• About this exercise: Render the data from its first line through the line containing "اصیل ایرانی تا صندلی کلاسیک و پرده‌های اعیانی" as a numbered list, leaving out any blank lines.

• Provided information:
◆ ◆ ◆ ◆

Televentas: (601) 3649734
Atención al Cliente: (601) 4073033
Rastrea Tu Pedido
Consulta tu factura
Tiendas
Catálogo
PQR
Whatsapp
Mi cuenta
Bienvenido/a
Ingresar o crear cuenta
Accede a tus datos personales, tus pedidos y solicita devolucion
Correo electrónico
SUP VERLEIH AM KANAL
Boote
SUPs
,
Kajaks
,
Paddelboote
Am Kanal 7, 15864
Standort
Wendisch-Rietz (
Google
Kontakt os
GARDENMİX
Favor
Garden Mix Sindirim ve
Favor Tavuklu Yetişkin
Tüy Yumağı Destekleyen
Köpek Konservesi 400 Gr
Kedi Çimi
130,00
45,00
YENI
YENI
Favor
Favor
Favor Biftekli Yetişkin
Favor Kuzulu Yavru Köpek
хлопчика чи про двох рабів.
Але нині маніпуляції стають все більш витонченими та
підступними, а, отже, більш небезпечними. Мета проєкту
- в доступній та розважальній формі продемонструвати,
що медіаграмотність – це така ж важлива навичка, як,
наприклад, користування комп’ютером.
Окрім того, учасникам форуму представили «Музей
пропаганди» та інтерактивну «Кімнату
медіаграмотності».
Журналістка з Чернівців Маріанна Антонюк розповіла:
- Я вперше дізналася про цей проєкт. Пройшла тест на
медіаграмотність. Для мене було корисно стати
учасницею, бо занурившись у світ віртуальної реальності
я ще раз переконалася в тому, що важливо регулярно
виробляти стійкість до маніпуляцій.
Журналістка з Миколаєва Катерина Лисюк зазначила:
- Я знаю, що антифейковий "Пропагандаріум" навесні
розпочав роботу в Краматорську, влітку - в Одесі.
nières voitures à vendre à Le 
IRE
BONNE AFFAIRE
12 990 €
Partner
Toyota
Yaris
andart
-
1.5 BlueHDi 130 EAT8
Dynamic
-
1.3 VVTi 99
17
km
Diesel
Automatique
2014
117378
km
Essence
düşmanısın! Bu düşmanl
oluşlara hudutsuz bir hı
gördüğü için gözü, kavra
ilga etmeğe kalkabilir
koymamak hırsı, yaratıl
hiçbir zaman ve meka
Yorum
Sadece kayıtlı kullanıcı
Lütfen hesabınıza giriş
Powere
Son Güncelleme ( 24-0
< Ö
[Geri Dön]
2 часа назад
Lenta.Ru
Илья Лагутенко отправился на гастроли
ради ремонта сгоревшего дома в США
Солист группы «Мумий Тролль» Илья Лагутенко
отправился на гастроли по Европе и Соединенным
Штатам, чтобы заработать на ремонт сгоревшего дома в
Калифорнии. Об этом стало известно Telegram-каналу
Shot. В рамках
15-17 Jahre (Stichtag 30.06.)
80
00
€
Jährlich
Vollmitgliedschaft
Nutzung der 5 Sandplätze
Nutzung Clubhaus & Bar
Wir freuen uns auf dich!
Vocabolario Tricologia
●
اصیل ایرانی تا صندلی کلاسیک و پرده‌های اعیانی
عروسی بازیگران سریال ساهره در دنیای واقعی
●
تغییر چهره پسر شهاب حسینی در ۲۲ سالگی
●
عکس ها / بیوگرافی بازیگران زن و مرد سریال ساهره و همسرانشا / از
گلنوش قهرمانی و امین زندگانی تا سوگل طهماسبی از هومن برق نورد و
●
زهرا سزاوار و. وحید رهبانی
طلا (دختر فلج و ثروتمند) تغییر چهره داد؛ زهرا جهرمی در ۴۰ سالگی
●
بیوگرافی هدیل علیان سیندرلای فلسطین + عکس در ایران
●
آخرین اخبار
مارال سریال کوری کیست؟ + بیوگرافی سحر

◆ ◆ ◆ ◆

• Output below:
1. Televentas: (601) 3649734
2. Atención al Cliente: (601) 4073033
3. Rastrea Tu Pedido
4. Consulta tu factura
5. Tiendas
6. Catálogo
7. PQR
8. Whatsapp
9. Mi cuenta
10. Bienvenido/a
11. Ingresar o crear cuenta
12. Accede a tus datos personales, tus pedidos y solicita devolucion
13. Correo electrónico
14. SUP VERLEIH AM KANAL
15. Boote
16. SUPs
17. ,
18. Kajaks
19. ,
20. Paddelboote
21. Am Kanal 7, 15864
22. Standort
23. Wendisch-Rietz (
24. Google
25. Kontakt os
26. GARDENMİX
27. Favor
28. Garden Mix Sindirim ve
29. Favor Tavuklu Yetişkin
30. Tüy Yumağı Destekleyen
31. Köpek Konservesi 400 Gr
32. Kedi Çimi
33. 130,00
34. 45,00
35. YENI
36. YENI
37. Favor
38. Favor
39. Favor Biftekli Yetişkin
40. Favor Kuzulu Yavru Köpek
41. хлопчика чи про двох рабів.
42. Але нині маніпуляції стають все більш витонченими та
43. підступними, а, отже, більш небезпечними. Мета проєкту
44. - в доступній та розважальній формі продемонструвати,
45. що медіаграмотність – це така ж важлива навичка, як,
46. наприклад, користування комп’ютером.
47. Окрім того, учасникам форуму представили «Музей
48. пропаганди» та інтерактивну «Кімнату
49. медіаграмотності».
50. Журналістка з Чернівців Маріанна Антонюк розповіла:
51. - Я вперше дізналася про цей проєкт. Пройшла тест на
52. медіаграмотність. Для мене було корисно стати
53. учасницею, бо занурившись у світ віртуальної реальності
54. я ще раз переконалася в тому, що важливо регулярно
55. виробляти стійкість до маніпуляцій.
56. Журналістка з Миколаєва Катерина Лисюк зазначила:
57. - Я знаю, що антифейковий "Пропагандаріум" навесні
58. розпочав роботу в Краматорську, влітку - в Одесі.
59. nières voitures à vendre à Le 
60. IRE
61. BONNE AFFAIRE
62. 12 990 €
63. Partner
64. Toyota
65. Yaris
66. andart
67. -
68. 1.5 BlueHDi 130 EAT8
69. Dynamic
70. -
71. 1.3 VVTi 99
72. 17
73. km
74. Diesel
75. Automatique
76. 2014
77. 117378
78. km
79. Essence
80. düşmanısın! Bu düşmanl
81. oluşlara hudutsuz bir hı
82. gördüğü için gözü, kavra
83. ilga etmeğe kalkabilir
84. koymamak hırsı, yaratıl
85. hiçbir zaman ve meka
86. Yorum
87. Sadece kayıtlı kullanıcı
88. Lütfen hesabınıza giriş
89. Powere
90. Son Güncelleme ( 24-0
91. < Ö
92. [Geri Dön]
93. 2 часа назад
94. Lenta.Ru
95. Илья Лагутенко отправился на гастроли
96. ради ремонта сгоревшего дома в США
97. Солист группы «Мумий Тролль» Илья Лагутенко
98. отправился на гастроли по Европе и Соединенным
99. Штатам, чтобы заработать на ремонт сгоревшего дома в
100. Калифорнии. Об этом стало известно Telegram-каналу
101. Shot. В рамках
102. 15-17 Jahre (Stichtag 30.06.)
103. 80
104. 00
105. €
106. Jährlich
107. Vollmitgliedschaft
108. Nutzung der 5 Sandplätze
109. Nutzung Clubhaus & Bar
110. Wir freuen uns auf dich!
111. Vocabolario Tricologia
112. ●
113. اصیل ایرانی تا صندلی کلاسیک و پرده‌های اعیانی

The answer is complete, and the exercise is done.